**Work to be completed**
In the listing below, locate the line containing "right hip: (362, 339, -4)" and the line containing "left shoulder: (968, 163, -8)". Output both of them and every line between, exactly as written, and nothing more.
/---
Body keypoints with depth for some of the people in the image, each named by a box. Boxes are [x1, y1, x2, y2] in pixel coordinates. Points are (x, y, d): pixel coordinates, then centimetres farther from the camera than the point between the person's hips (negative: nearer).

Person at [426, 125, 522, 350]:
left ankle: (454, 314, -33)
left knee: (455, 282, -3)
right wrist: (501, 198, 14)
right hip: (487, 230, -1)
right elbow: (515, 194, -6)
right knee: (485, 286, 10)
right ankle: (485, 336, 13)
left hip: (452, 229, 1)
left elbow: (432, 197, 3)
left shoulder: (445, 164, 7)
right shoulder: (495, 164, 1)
\---
/---
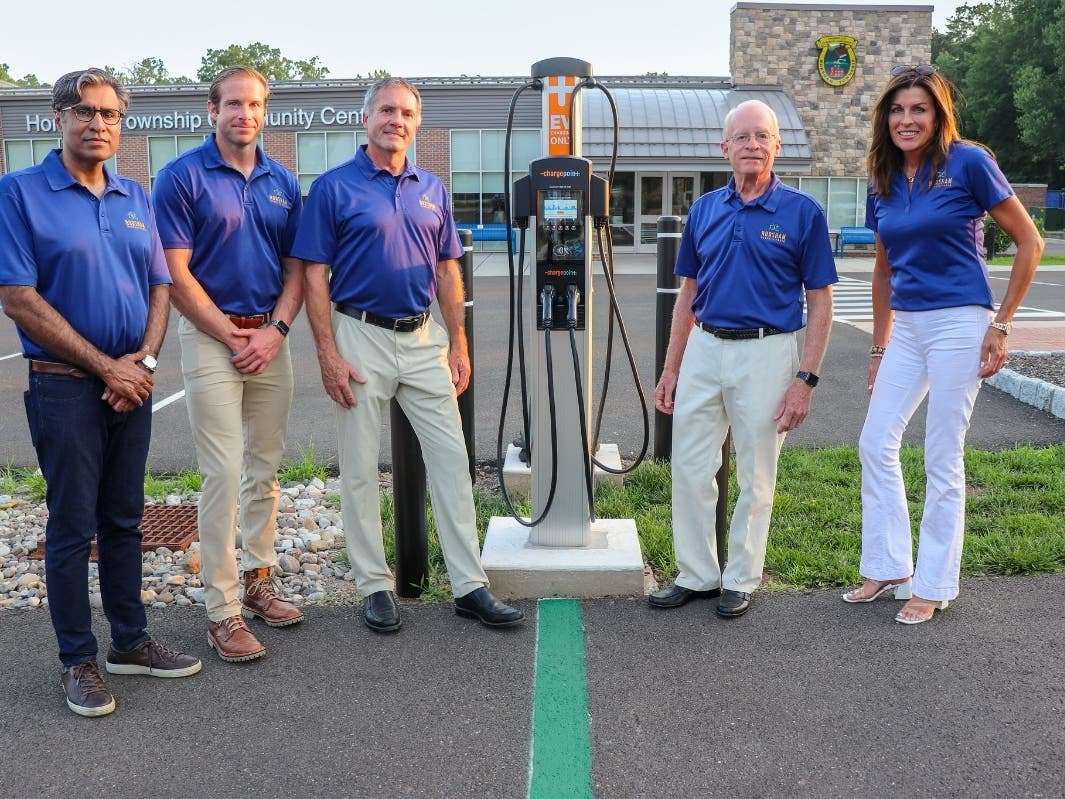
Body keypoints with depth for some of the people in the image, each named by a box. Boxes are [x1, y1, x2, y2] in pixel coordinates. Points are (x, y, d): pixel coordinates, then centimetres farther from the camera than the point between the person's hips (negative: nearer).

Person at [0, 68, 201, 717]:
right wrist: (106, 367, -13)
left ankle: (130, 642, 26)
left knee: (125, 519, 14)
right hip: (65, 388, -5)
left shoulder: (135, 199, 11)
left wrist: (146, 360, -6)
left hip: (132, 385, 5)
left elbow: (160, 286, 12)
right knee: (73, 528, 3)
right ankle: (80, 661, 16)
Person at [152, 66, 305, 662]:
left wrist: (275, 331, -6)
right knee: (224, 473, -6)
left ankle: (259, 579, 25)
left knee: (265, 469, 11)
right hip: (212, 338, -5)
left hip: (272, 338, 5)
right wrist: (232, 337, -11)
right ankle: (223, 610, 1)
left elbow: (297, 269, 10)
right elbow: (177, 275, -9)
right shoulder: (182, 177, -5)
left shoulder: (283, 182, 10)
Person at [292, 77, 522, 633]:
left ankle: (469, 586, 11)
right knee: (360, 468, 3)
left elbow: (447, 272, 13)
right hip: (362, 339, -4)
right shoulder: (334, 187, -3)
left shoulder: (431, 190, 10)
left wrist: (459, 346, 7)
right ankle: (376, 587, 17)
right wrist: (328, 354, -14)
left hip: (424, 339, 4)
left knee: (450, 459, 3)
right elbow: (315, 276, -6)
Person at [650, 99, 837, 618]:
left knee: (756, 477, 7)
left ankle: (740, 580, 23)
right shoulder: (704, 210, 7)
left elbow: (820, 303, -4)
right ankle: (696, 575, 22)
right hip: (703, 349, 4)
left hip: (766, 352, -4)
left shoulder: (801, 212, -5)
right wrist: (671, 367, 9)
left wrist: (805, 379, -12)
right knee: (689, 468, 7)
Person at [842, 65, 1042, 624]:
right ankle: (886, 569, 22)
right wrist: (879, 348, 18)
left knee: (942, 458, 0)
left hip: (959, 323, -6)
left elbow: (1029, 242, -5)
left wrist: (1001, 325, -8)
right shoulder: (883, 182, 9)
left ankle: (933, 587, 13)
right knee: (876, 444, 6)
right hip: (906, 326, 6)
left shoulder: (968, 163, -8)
\---
/---
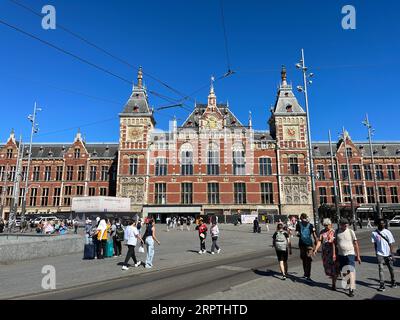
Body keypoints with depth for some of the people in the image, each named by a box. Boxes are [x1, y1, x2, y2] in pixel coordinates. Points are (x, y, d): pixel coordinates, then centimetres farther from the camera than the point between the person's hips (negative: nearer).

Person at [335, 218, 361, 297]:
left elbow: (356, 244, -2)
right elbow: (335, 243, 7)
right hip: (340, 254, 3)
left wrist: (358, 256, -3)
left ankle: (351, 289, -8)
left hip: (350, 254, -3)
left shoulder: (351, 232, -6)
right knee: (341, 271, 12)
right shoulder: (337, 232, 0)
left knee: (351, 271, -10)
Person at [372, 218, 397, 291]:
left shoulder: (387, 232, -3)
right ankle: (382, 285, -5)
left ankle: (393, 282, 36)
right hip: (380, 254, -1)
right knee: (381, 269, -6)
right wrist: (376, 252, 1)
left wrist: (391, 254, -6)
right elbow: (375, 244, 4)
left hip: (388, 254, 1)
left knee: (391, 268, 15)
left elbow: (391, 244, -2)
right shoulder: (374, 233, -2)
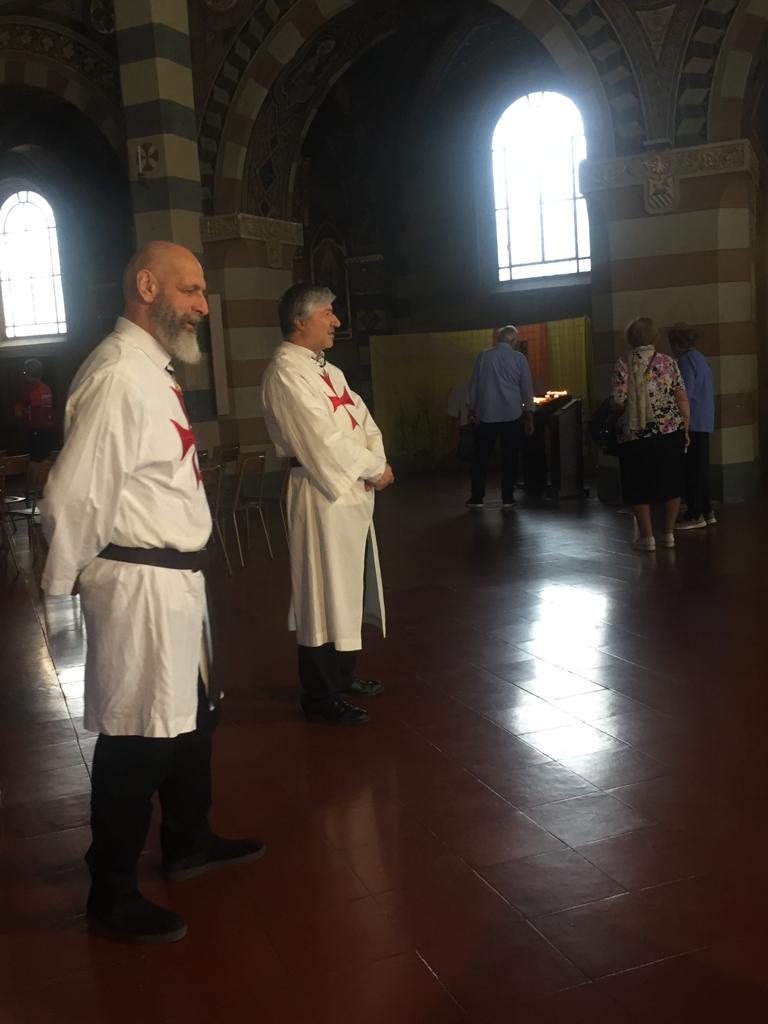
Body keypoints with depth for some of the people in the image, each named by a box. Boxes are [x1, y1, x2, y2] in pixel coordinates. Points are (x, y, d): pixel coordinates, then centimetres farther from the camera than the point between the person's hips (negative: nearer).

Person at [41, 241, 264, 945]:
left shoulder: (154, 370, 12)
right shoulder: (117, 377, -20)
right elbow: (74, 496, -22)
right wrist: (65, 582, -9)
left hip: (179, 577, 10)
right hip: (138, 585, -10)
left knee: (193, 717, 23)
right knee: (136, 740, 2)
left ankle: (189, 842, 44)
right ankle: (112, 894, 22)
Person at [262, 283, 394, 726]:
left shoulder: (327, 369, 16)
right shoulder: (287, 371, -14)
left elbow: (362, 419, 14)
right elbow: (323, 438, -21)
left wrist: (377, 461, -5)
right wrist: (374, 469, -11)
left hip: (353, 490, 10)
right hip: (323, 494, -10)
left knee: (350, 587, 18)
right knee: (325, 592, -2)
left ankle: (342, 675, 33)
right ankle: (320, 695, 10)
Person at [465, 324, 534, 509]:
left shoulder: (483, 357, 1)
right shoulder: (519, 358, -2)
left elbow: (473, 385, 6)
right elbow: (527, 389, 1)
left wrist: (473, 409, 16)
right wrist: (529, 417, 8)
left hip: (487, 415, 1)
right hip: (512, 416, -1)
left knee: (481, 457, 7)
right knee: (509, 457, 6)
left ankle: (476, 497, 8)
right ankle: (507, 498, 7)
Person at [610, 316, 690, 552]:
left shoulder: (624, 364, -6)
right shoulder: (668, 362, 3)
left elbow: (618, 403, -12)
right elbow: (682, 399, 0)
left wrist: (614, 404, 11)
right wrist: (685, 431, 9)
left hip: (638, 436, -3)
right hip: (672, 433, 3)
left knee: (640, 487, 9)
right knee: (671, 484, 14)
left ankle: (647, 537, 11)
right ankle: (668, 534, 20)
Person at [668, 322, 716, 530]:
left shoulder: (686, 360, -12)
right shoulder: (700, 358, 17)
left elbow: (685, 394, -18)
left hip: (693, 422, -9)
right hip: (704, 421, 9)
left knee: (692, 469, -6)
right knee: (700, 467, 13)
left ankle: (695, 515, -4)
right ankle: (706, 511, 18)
\---
**Task response**
right hip: (362, 339, -4)
right shoulder: (334, 187, -3)
left shoulder: (431, 190, 10)
left wrist: (459, 346, 7)
right ankle: (376, 587, 17)
right wrist: (328, 354, -14)
left hip: (424, 339, 4)
left knee: (450, 459, 3)
right elbow: (315, 276, -6)
Person at [650, 99, 837, 618]:
left knee: (756, 477, 7)
left ankle: (740, 580, 23)
right shoulder: (704, 210, 7)
left elbow: (820, 303, -4)
right ankle: (696, 575, 22)
right hip: (703, 349, 4)
left hip: (766, 352, -4)
left shoulder: (801, 212, -5)
right wrist: (671, 367, 9)
left wrist: (805, 379, -12)
right knee: (689, 468, 7)
Person at [842, 65, 1042, 624]:
right ankle: (886, 569, 22)
right wrist: (879, 348, 18)
left knee: (942, 458, 0)
left hip: (959, 323, -6)
left elbow: (1029, 242, -5)
left wrist: (1001, 325, -8)
right shoulder: (883, 182, 9)
left ankle: (933, 587, 13)
right knee: (876, 444, 6)
right hip: (906, 326, 6)
left shoulder: (968, 163, -8)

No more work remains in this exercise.